Bankruptcy Law – Chapter Seven
Under the Bankruptcy Code, chapter 7 is a bankruptcy choice accessible to both individuals and businesses on filing a petition and all required declarations in connection with the debtor’s assets and income. You will discover fees amounting to several hundreds of dollars associated with filing the petition. However, payment via installments can be made, allowing for the debtor to extend payment as long as 180 days. Chapter 7 is commonly, though not just, a voluntary option.
A precursor to filing a bankruptcy petition as an individual is credit counseling at a credit counseling agency which is operating with the proper authorization. This counseling must’ve occurred within just 180 days of submitting the petition. In the scenario that there is a development of a plan to control the debt, this plan must be produced when submitting the mandatory paperwork with the court.
Chapter 7 offers immediate relief for the debtor through putting a stop for a time to any measures on the part of the creditors to recover debt. Also, filing a chapter 7 brings about assets being categorised as exempt and nonexempt. The ones categorised as exempt, which include mortgaged property, aren’t a part of the liquidation process under chapter 7 being secured by other creditors.

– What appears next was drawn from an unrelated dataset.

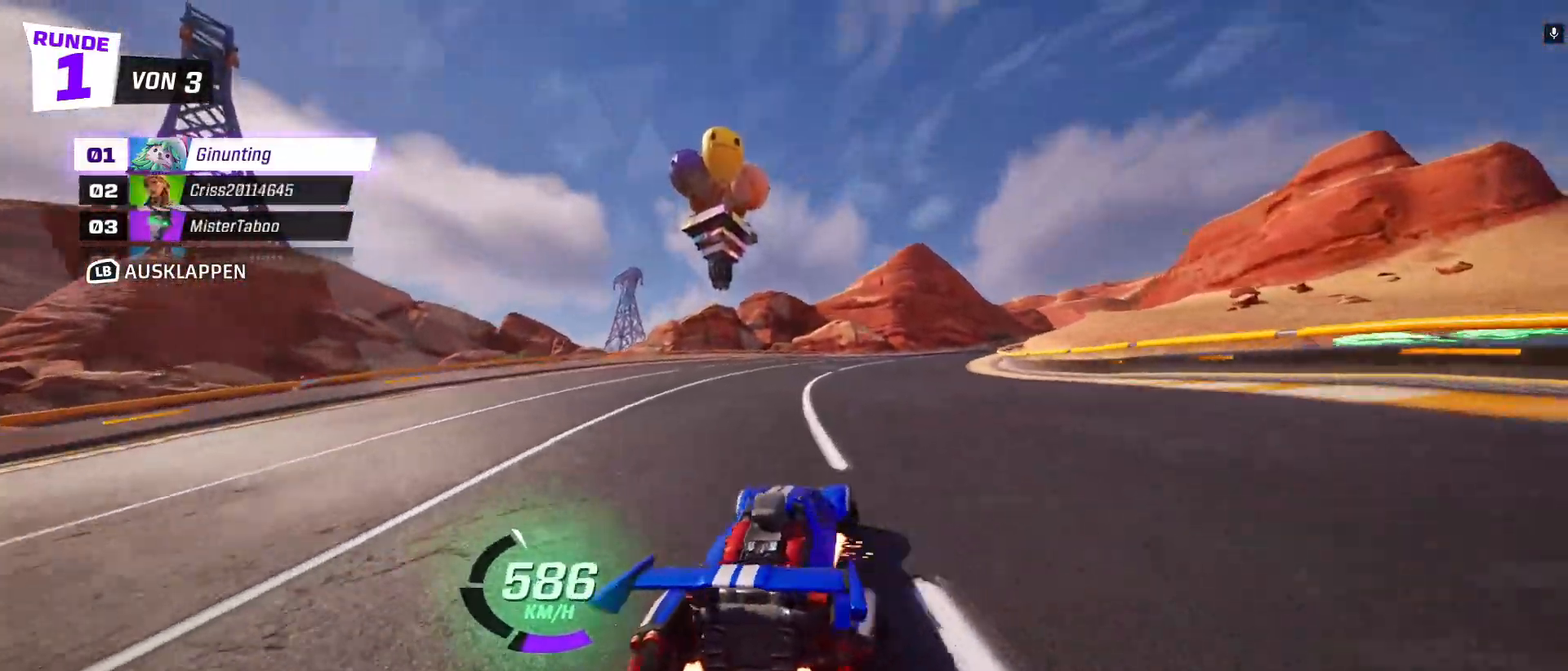
{"buttons": ["R2"], "left_stick": "center", "events": [[17, "left_stick", "center"], [183, "left_stick", "right"], [267, "left_stick", "center"]]}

As chapter 7 allows for the liquidation of assets according to a prescribed hierarchy so as to make certain the proper return to unsecured creditors, filing a petition presupposes that a debtor will relinquish estate assets not protected by exemptions, including property. While people can anticipate having some or each of their debts discharged, a measure which usually enables them to resume their lives, this is not available for businesses involving partnerships or corporations. Of course, existing obligations such as mortgages on property cannot be discharged.
Under chapter 7, a bankruptcy trustee is assigned to take care of the disposal of nonexempt assets in order to understand the claims of creditors. These nonexempt assets could possibly be money or property which is free of liens and able to be sold.
The bankruptcy trustee sets up a meeting among all the creditors recognized by the debtor that the debtor is obliged to attend. At the meeting the debtor shall be put through questioning from both creditors as well as the trustee. When it comes to the creditors, the questions will probably pertain to financial concerns, such as the debtor’s assets. The trustee, nevertheless, is going to be concerned to clarify legal matters relevant to setting up a full disclosure for the court in order to facilitate the discharge of debts.
If proof can be offered to the court that the debtor has sufficient income, the debtor may go for reaffirmation of a specific debt, before discharge. In cases like this, there is an arrangement made between the debtor and creditor to deal with the debt that permits the debtor to retain possession of the property and restructure payments.
Also, in the case of individual debtors, assuming there is no failure to disclose information or mislead the court, the majority of debtors can expect to receive a discharge of some or all of their debts. Chapter 7 is appropriate for dealing with consumer debt.
Audus Zinkman is an expert on San Antonio Bankruptcy. He has worked in the legal field for over ten years. His main focus is on San Antonio Chapter 13, Chapter 7, Chapter 12, Chapter 11, foreclosure defense, and credit card defense.